• [THINGS TO DO]:
1 > According to the UTF-8 passage, which RFC restricted UTF-8 to the range 0x00-0x10FFFF in November 2003?
2 > Pick up the passage on UTF-8 encoding after its last sentence and carry it forward.

For example, the character alef (א), which is Unicode 0x05D0, is encoded into UTF-8 in this way:

  • It falls into the range of 0x0080 to 0x07FF. The table shows it will be encoded using 2 bytes, 110xxxxx 10xxxxxx.
  • Hexadecimal 0x05D0 is equivalent to binary 101-1101-0000.
  • The 11 bits are put in their order into the position marked by "x"-s: 11010111 10010000.
  • The final result is the two bytes, more conveniently expressed as the two hexadecimal bytes 0xD7 0x90. That's the letter aleph in UTF-8.

So the first 128 characters need one byte. The next 1920 characters need two bytes to encode. This includes Greek, Cyrillic, Coptic, Armenian, Hebrew, and Arabic characters. The rest of the UCS-2 characters use three bytes, and additional characters are encoded in 4 bytes. (An earlier UTF-8 specification allowed even higher code points to be represented, using 5 or 6 bytes, but this is no longer supported.)

In fact, UTF-8 is able to use a sequence of up to six bytes and cover the whole area 0x00-0x7FFFFFFF (31 bits), but UTF-8 was in november 2003 restricted by RFC 3629 to only use the area covered by the formal Unicode definition, 0x00-0x10FFFF. Before this, only the bytes 0xFE and 0xFF did not occur in a UTF-8 encoded text. After this limit was introduced, the number of unused bytes in a UTF-8 stream increased to 13 bytes: 0xC0, 0xC1, 0xF5-0xFF. Even though this new definitition limits the available encoding area severely, the problem with overlong sequences (different ways of encoding the same character, which can be security risk) is eliminated, because an overlong sequence will contain some of these bytes that is not used and therefore will not be a valid sequence.

Advantages

  • Some Unicode symbols (including the Latin alphabet) in UTF-8 will take as little as 1 byte, although others may take up to 4. So UTF-8 will generally save space compared to UTF-16 (the simplest encoding of Unicode) in text where 7-bit ASCII characters are common.
  • Most existing computer software (including operating systems) was not written with Unicode in mind, and using Unicode with them might create some compatibility issues. For example, the C standard library marks the end of a string with a character that has an 1-byte code 0x00 (hexadecimal). In UTF-16-encoded Unicode the English letter "A" will be coded as 0x0041. The library will consider the first byte 0x00 as the end of the string and will ignore anything after it. UTF-8, however, is designed so that encoded bytes never take on any of the special ASCII 'special character' values, preventing this and similar problems.

• [RECORDS]:

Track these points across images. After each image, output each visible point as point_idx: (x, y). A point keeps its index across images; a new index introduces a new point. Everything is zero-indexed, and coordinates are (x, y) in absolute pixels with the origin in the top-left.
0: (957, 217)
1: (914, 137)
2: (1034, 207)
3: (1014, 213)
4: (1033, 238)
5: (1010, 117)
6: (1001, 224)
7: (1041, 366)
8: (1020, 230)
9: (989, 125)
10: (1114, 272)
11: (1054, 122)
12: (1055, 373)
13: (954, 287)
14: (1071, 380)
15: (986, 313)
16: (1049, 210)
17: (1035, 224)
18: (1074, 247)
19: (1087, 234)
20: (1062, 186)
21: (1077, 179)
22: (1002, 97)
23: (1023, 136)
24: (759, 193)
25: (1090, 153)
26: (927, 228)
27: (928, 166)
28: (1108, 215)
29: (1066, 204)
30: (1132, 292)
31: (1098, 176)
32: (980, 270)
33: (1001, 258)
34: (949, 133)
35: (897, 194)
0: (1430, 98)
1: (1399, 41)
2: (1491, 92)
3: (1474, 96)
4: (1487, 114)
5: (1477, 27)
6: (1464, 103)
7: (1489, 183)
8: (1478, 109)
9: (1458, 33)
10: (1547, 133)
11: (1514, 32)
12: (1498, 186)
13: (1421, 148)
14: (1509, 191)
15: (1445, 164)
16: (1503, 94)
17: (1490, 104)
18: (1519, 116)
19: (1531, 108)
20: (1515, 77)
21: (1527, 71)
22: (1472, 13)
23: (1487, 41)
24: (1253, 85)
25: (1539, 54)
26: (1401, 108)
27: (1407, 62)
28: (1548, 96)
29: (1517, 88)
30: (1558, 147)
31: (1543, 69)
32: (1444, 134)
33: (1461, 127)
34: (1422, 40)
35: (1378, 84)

--

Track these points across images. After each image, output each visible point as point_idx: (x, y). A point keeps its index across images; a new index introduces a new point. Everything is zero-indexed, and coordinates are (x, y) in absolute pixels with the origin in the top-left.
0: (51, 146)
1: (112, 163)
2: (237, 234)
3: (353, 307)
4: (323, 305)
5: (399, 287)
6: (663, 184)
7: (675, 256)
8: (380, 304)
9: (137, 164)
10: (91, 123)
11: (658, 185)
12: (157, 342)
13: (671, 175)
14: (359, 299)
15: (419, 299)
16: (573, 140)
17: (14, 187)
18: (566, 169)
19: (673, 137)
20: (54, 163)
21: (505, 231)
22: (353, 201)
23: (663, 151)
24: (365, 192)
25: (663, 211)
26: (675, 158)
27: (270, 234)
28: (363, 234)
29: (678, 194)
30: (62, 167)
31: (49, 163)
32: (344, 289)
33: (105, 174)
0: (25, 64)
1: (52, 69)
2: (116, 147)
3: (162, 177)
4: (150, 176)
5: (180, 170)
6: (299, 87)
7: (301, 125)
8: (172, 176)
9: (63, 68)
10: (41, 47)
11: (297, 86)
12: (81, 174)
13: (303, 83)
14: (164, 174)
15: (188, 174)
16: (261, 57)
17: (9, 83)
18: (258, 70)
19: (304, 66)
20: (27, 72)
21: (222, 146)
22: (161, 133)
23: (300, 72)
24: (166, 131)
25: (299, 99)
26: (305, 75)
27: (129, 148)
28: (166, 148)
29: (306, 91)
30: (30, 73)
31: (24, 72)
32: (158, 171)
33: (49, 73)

* * *

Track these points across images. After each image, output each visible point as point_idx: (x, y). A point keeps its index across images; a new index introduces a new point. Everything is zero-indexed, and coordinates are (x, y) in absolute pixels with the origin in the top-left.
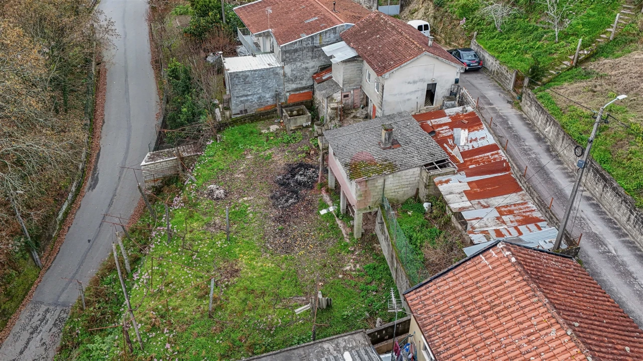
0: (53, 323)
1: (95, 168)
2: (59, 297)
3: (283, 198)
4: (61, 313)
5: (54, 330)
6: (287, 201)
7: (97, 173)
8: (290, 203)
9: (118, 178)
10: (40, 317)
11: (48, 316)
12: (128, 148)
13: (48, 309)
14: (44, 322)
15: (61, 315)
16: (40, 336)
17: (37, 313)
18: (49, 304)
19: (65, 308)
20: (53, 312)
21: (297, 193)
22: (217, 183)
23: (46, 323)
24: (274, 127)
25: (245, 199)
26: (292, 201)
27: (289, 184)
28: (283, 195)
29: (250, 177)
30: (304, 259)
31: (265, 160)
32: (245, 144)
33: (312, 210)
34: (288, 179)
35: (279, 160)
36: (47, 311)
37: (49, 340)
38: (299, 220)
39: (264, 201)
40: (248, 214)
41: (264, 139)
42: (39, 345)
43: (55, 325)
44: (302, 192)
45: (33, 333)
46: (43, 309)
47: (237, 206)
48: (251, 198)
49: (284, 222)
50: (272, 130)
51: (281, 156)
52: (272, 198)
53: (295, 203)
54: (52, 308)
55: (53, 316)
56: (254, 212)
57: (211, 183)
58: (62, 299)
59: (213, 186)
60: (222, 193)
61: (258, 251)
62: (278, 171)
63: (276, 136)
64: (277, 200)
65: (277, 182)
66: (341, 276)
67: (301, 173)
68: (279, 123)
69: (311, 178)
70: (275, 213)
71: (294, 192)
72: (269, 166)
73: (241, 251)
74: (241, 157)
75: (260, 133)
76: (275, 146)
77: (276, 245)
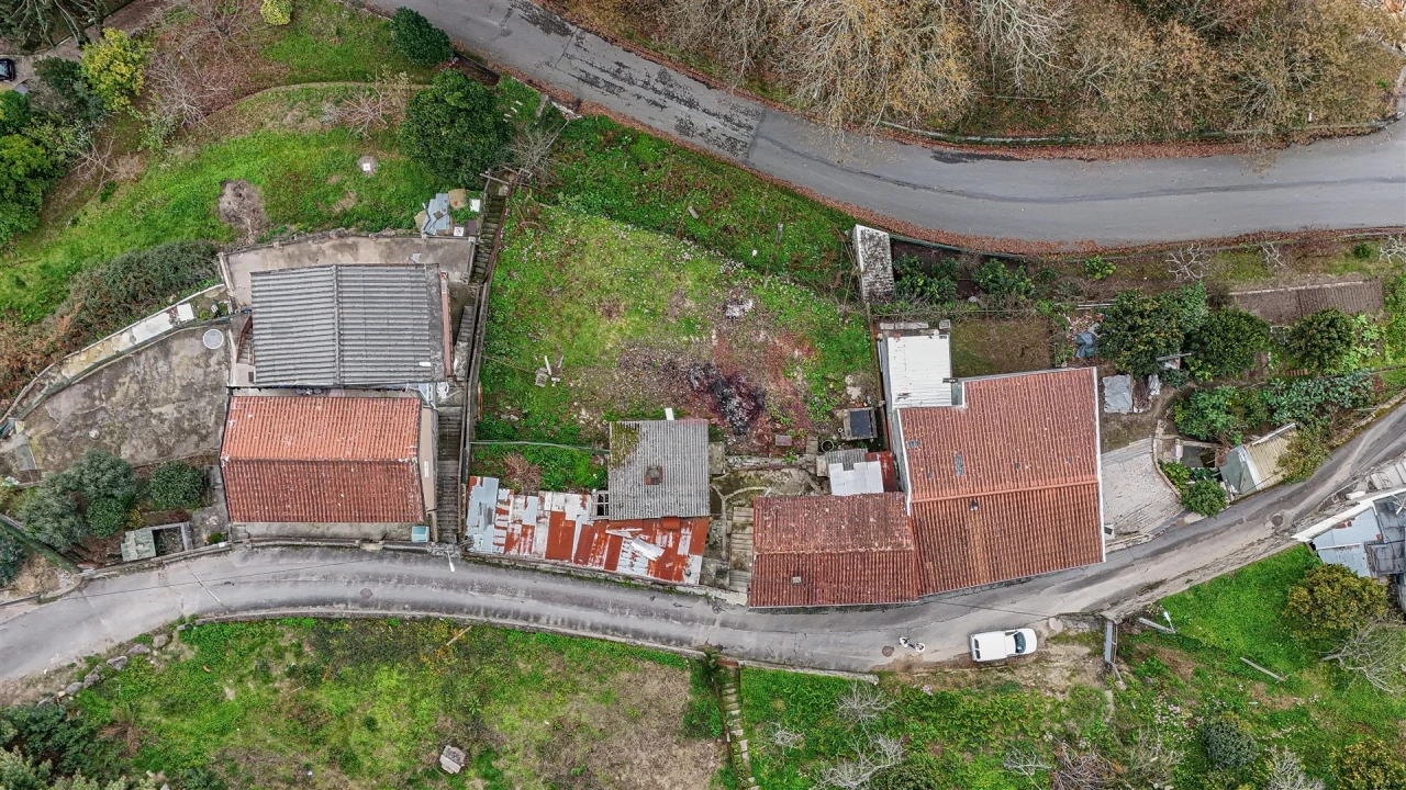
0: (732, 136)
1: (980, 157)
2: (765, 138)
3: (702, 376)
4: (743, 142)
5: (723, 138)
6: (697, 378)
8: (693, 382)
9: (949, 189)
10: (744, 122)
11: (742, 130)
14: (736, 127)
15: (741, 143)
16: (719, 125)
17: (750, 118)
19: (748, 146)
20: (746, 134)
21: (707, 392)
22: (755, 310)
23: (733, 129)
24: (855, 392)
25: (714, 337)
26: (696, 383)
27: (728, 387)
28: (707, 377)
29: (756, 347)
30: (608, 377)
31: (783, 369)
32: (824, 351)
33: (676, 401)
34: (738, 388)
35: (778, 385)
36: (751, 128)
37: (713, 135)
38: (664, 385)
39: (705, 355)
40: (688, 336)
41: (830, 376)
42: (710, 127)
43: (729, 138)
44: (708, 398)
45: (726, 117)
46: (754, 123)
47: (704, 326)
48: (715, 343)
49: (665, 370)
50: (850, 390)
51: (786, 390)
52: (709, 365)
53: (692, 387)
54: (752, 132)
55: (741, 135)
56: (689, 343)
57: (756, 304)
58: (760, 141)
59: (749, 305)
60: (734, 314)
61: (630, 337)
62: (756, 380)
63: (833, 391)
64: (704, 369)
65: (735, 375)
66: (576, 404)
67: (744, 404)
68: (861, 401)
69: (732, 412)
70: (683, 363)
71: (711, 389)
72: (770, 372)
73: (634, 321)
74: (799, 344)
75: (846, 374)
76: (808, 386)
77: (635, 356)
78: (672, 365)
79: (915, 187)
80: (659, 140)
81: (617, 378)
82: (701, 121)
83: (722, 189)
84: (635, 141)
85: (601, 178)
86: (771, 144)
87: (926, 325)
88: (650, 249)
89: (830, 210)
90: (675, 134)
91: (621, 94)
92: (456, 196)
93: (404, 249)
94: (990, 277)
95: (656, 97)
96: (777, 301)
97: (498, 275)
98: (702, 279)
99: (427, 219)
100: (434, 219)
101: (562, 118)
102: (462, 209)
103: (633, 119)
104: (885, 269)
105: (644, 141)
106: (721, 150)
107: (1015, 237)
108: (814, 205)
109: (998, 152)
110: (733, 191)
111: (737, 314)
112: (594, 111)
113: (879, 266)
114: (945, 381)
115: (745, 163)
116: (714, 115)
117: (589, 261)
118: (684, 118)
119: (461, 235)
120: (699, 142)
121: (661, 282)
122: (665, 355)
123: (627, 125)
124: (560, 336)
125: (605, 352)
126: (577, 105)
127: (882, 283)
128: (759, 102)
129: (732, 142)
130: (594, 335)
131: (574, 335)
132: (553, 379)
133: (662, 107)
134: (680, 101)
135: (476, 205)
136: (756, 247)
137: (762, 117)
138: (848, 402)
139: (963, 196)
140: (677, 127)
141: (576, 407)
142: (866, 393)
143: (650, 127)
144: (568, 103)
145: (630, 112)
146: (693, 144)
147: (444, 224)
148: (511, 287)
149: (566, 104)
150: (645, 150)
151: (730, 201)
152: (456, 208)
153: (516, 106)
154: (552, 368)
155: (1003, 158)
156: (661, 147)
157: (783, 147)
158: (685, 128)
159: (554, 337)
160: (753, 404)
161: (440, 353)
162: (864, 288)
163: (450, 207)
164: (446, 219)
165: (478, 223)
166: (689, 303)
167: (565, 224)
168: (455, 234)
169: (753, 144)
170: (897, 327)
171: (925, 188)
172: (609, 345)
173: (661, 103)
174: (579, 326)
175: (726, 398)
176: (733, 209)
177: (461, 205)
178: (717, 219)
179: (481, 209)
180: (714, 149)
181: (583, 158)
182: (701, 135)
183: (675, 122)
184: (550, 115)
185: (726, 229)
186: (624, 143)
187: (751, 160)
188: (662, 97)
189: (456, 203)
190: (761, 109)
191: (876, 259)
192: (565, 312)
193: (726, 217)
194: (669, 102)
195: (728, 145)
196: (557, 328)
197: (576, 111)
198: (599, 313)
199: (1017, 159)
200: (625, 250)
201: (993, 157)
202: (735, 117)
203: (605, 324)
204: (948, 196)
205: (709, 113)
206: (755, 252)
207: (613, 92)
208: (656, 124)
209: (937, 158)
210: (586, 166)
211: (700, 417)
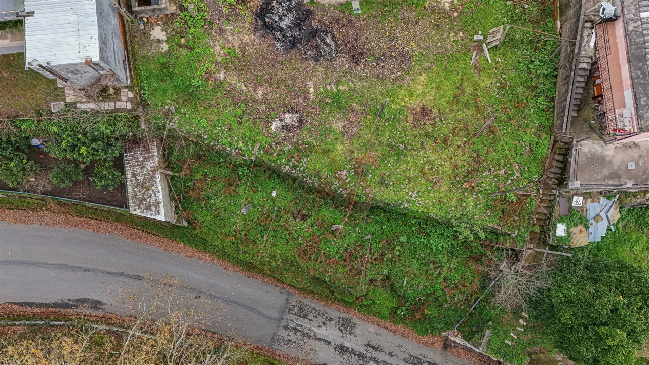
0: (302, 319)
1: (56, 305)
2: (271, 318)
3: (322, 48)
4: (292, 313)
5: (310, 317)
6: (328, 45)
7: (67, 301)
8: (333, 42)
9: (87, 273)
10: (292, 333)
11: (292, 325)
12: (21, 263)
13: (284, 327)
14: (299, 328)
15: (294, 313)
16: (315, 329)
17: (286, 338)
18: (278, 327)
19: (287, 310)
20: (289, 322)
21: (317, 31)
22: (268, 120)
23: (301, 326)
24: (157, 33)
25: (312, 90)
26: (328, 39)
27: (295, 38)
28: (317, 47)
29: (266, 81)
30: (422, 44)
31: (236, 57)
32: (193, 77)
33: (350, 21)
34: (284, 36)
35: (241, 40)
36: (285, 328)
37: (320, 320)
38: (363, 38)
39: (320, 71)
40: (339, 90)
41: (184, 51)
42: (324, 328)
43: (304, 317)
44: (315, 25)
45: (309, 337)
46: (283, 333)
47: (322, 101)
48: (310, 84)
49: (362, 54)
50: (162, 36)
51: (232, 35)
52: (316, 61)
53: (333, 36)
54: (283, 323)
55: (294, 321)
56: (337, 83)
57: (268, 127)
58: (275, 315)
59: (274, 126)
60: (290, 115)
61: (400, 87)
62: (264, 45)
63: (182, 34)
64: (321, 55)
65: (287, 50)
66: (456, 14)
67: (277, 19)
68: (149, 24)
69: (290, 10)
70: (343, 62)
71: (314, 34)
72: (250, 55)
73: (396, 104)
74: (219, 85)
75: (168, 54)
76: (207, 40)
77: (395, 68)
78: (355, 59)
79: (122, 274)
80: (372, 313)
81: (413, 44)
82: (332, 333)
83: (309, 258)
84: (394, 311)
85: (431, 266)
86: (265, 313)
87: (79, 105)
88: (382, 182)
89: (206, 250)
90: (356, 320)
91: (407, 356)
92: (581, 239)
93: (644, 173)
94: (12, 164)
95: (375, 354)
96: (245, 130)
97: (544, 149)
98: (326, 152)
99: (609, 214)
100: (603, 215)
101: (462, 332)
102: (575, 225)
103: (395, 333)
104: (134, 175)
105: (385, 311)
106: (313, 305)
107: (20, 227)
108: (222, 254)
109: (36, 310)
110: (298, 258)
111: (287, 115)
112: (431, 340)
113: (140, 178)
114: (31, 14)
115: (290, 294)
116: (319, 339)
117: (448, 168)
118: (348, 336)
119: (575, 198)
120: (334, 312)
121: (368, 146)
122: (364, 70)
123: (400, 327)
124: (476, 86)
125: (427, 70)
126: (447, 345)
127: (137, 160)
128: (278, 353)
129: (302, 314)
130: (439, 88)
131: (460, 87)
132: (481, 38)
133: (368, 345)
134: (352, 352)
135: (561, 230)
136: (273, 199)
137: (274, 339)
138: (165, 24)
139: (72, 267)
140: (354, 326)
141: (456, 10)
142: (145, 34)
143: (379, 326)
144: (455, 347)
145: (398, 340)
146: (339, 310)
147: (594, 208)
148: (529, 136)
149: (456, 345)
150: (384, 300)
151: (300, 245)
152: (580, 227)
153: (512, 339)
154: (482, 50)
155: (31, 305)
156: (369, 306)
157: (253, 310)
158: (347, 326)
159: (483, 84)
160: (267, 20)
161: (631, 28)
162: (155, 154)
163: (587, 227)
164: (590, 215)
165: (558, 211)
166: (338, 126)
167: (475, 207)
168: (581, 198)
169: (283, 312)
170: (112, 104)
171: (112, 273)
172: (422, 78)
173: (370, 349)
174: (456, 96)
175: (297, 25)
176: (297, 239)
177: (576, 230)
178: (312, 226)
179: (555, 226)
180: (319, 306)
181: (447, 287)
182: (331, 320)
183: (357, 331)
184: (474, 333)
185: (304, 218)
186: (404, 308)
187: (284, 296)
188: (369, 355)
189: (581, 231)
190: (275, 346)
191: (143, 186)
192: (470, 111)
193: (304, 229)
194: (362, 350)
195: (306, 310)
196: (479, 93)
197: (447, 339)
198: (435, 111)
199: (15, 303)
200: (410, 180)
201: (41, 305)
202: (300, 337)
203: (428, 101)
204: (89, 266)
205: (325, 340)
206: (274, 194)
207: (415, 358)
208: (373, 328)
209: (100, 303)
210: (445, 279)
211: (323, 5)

• [RESULTS FOR EACH TASK]:
1 > RFC 3629.

2 >
  • UTF-8 strings can be sorted using standard byte-oriented sorting routines (however there will be no differentiation between stroke and capital letters with values exceeding 128).
  • Since the top bit is always set in all the bytes of multiple-byte UTF-8 characters, most software designed to process ASCII or other 8-bit codes will never see any of them as a space, so white-space based tokenizing routines will continue to work correctly with UTF-8 encoded strings.
  • Although encoded characters are variable length, their encoding is such that their boundaries can be delineated without elaborate parsing.
  • UTF-8 is the default value for the XML format.

Disadvantages

  • UTF-8 is variable-length; that means that different characters take sequences of different lengths to encode. The acuteness of this could be decreased, however, by creating an abstract interface to work with UTF-8 strings, and making it all transparent to the user.
  • A badly-written (and non-standard-compliant) UTF-8 parser could accept a number of different pseudo-UTF-8 representations and convert them to the same Unicode output. This provides a way for information to leak past validation routines designed to process data in its 8-bit representation.
  • Ideographs use 3 bytes in UTF-8, but only 2 in UTF-16. So Chinese/Japanese/Korean text will take up more space when represented in UTF-8.

History

UTF-8 was invented by Ken Thompson on September 2, 1992 in New Jersey for use on the Plan 9 operating system. UTF-8 was first officially presented on the USENIX conference in San Diego January 25-29 1993.


to be merged

UTF-8

Another common encoding is UTF-8, which is also a variable-length encoding. The first 128 code points are represented by one byte, and are equivalent to ASCII. Representation of higher code points requires two to six bytes.

UTF-8 has several advantages, especially when adding support for Unicode to existing software. For one, no changes are required for supporting ASCII only. Secondly, most functions from the standard library of the C programming language that have traditionally been used for character processing (such as strcmp for comparisons and trivial sorting) still work, because they operate on 8-bit values. (By contrast, to support the 16- or 32-bit encodings mentioned above, large parts of older software would have to be rewritten.) Third, for most texts that use relatively few non-ASCII characters (that is, texts in most Western languages), the encoding is very space-efficient because it will require only slightly more than 8 bits per character.

The exact mechanics of UTF-8 are as follows (numbers prefixed with 0x are in hexadecimal notation):

  • For a scalar value less than 0x80, use one byte with the same scalar value.
  • For a scalar value less than 0x800, use two bytes, where the first is 0xC0 plus the number represented by the 7th-11th least significant bits, while the second is 0x80 plus the 1st-6th least significant bits.
  • For a scalar value less than 0x10000, use three bytes. The first is 0xE0 plus the 13th-16th LSBs, the second 0x80 plus the 7th-12th LSBs, and the third 0x80 plus the 1st-6th LSBs.
  • For a scalar value less than 0x200000, use four bytes, namely 0xF0 plus the 19th-21st LSBs; 0x80 plus the 13th-18th; 0x80 plus the 7th-12th; and 0x80 plus the 1st-6th LSBs.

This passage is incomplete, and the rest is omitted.